The present study proposes a direct method to deal with differing curricula and create a fair ranking of educational quality between countries. The new method compares countries solely on test content that has already been taught; it uses information on whether students have mastered skills taught in class or not and does not consider contents that have not been taught yet. Mastery is assessed via the deterministic-input, noisy, “and” gate (DINA) model, an interpretable and tractable cognitive diagnostic model. To illustrate the new method, we use data from TIMSS 1995 and compare it to the IRT-based scores published in the international study report. We find a mismatch between the TIMSS test contents and national curricula in all countries. At the same time, we observe a high correlation between the scores based on the new method and the conventional IRT scores. This finding underscores the robustness of the performance measures reported in TIMSS despite existing differences across national curricula.

查看原文本刊更多论文

利用认知诊断模型规避国际评估中与建构无关的差异：对课程敏感的测量方法

国际大规模评估（如 TIMSS）在分析国家课程的基础上进行成绩测试，以比较各国学生的成绩。协调这些研究的组织使用 Rasch 或更广义的项目反应理论（IRT）模型，其中所有测试项目都被假定为测量一种潜在能力。这种方法的一个核心但尚待争议的假设是，成绩测验测量的是一个未观察到的单维度连续变量，这种变量在各国之间具有可比性。对这一假设的一个威胁是，各国，甚至各国国内的地区或学校都有不同的课程。在寻求对各国进行公平比较时，考虑到适用的课程不同，以及一些学生可能尚未学习全部测试内容，似乎是合理的。在寻求对各国进行公平比较时，似乎必须考虑到各国的课程设置不同，而且有些国家可能尚未教授全部测试内容。然而，现有的基于 IRT 的排名忽略了这些差异。本研究提出了一种直接的方法来处理不同的课程，并对各国的教育质量进行公平排名。新方法仅根据已教授的测试内容对各国进行比较；它使用的信息是学生是否掌握了课堂上教授的技能，而不考虑尚未教授的内容。掌握程度通过确定性输入、噪声、"和 "门（DINA）模型进行评估，该模型是一种可解释、可操作的认知诊断模型。为了说明这一新方法，我们使用了 1995 年国际数学与科学教育峰会（TIMSS）的数据，并将其与国际研究报告中公布的基于 IRT 的分数进行了比较。我们发现，所有国家的 TIMSS 测试内容与国家课程之间都存在不匹配。与此同时，我们发现基于新方法的分数与传统的 IRT 分数之间具有很高的相关性。这一发现突出表明，尽管各国课程之间存在差异，但 TIMSS 报告的成绩衡量标准是可靠的。

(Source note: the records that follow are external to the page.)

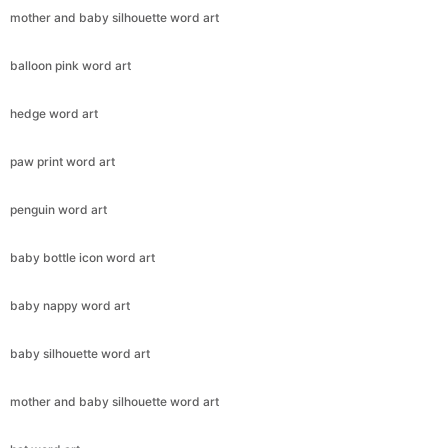
mother and baby silhouette word art
balloon pink word art
hedge word art
paw print word art
penguin word art
baby bottle icon word art
baby nappy word art
baby silhouette word art
mother and baby silhouette word art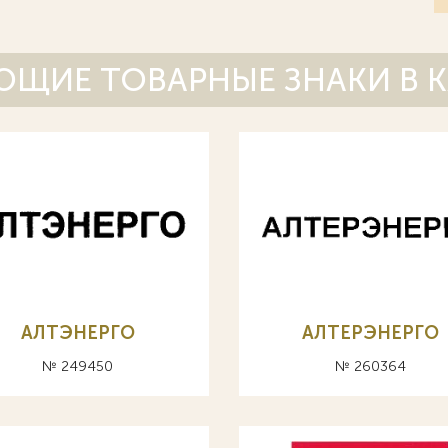
ЩИЕ ТОВАРНЫЕ ЗНАКИ В 
АЛТЭНЕРГО
АЛТЕРЭНЕРГО
№ 249450
№ 260364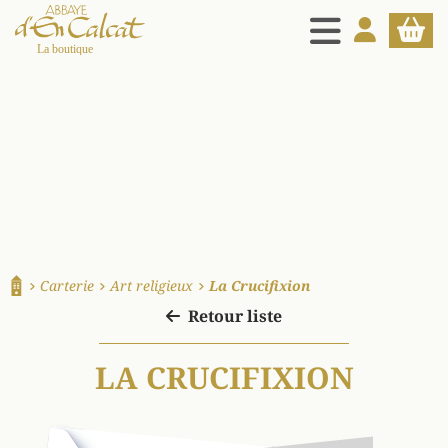
MENU
MON COMPT
PANIE
La boutique d'en Calcat
Carterie
Art religieux
La Crucifixion
Accueil
Retour liste
LA CRUCIFIXION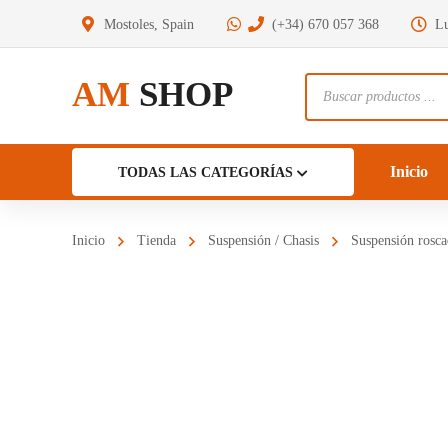
Mostoles, Spain
(+34) 670 057 368
Lu
AM
SHOP
Búsqueda
de
productos
Inicio
TODAS LAS CATEGORÍAS
Inicio
Tienda
Suspensión / Chasis
Suspensión rosca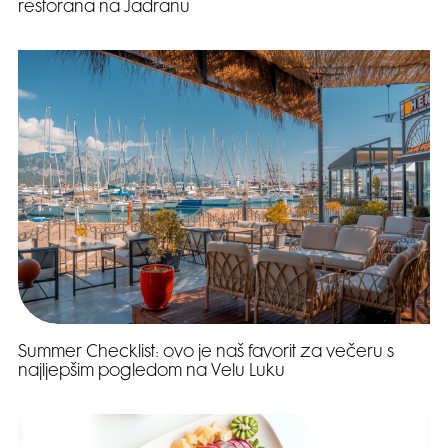
restorana na Jadranu
Summer Checklist: ovo je naš favorit za večeru s
najljepšim pogledom na Velu Luku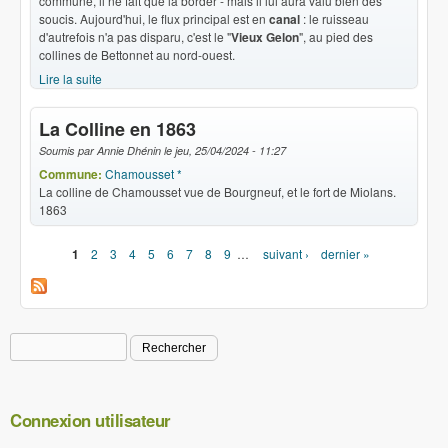
commune, il ne fait que la border - mais il lui aura valu bien des
soucis. Aujourd'hui, le flux principal est en
canal
: le ruisseau
d'autrefois n'a pas disparu, c'est le "
Vieux Gelon
", au pied des
collines de Bettonnet au nord-ouest.
Lire la suite
de Au fil des eaux
La Colline en 1863
Soumis par
Annie Dhénin
le
jeu, 25/04/2024 - 11:27
Commune:
Chamousset *
La colline de Chamousset vue de Bourgneuf, et le fort de Miolans.
1863
1
2
3
4
5
6
7
8
9
…
suivant ›
dernier »
Pages
Rechercher
Formulaire de recherche
Connexion utilisateur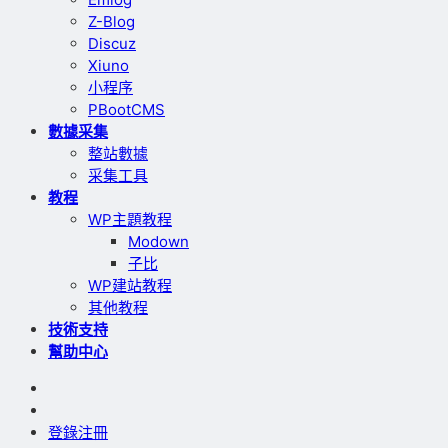
Z-Blog
Discuz
Xiuno
小程序
PBootCMS
數據采集
整站數據
采集工具
教程
WP主題教程
Modown
子比
WP建站教程
其他教程
技術支持
幫助中心
登錄
注冊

本文章由计算机程序翻译，如有差异，请以英文原文为准。

求助全文

约1分钟内获得全文求助全文

来源期刊

Studies in Educational Evaluation Multiple-

CiteScore

6.90

自引率

6.50%

发文量

审稿时长

62 days

期刊介绍： Studies in Educational Evaluation publishes original reports of evaluation studies. Four types of articles are published by the journal: (a) Empirical evaluation studies representing evaluation practice in educational systems around the world; (b) Theoretical reflections and empirical studies related to issues involved in the evaluation of educational programs, educational institutions, educational personnel and student assessment; (c) Articles summarizing the state-of-the-art concerning specific topics in evaluation in general or in a particular country or group of countries; (d) Book reviews and brief abstracts of evaluation studies.